TRY IT: Rewrite all the rows in full. Multiply every keypoint coordinate and depth value by 1.45, round each result to a whole number with halves going up, and leave all other text unchanged.

EXERCISE MATERIALS:

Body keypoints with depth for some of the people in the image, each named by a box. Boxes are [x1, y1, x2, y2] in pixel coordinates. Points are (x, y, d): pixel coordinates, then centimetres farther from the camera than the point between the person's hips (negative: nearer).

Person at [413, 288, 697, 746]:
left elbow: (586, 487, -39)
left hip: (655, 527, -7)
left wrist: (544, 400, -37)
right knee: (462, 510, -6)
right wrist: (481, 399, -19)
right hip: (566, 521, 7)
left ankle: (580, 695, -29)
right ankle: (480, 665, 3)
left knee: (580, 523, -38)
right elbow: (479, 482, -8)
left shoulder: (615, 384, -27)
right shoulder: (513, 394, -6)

SOLUTION FOR THIS TASK:
Body keypoints with depth for some of the people in the image, each named by a box. Boxes are [x1, y1, x2, y2] in pixel coordinates. Points are (x, y, d): pixel coordinates, then centimetres farther from the camera than the point between the person's hips (negative: nearer).

Person at [413, 288, 697, 746]:
left elbow: (850, 706, -57)
left hip: (950, 764, -10)
left wrist: (789, 580, -54)
right knee: (670, 740, -9)
right wrist: (697, 579, -28)
right hip: (821, 755, 10)
left ankle: (841, 1008, -42)
right ankle: (696, 964, 4)
left knee: (841, 758, -55)
right elbow: (695, 699, -12)
left shoulder: (892, 557, -39)
right shoulder: (744, 571, -9)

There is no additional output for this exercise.